» **DESCRIPTION OF THE TASK**
Without including pictures, set down every record exactly as it stands.

[Stored data entries]
BEGIN
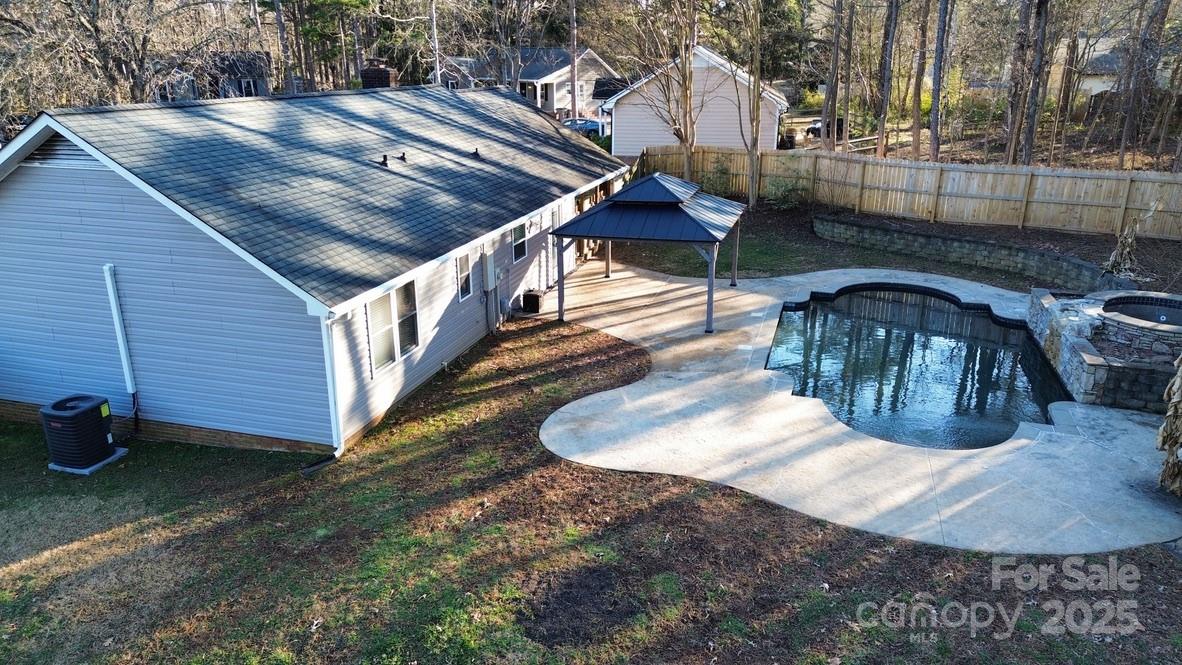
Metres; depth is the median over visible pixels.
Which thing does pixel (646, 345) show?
patio
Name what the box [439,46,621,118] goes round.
house
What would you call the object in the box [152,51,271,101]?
distant house
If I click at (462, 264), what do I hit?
window
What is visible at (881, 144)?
tree
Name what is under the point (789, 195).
END
» **COMPLETED TASK**
Metres; depth is the median over visible pixels.
Which thing does pixel (646, 345) show?
patio
Name what the box [439,46,621,118] goes round.
house
What would you call the object in the box [152,51,271,101]?
distant house
If I click at (462, 264), what do I hit?
window
What is visible at (881, 144)?
tree
Name what is under the point (789, 195).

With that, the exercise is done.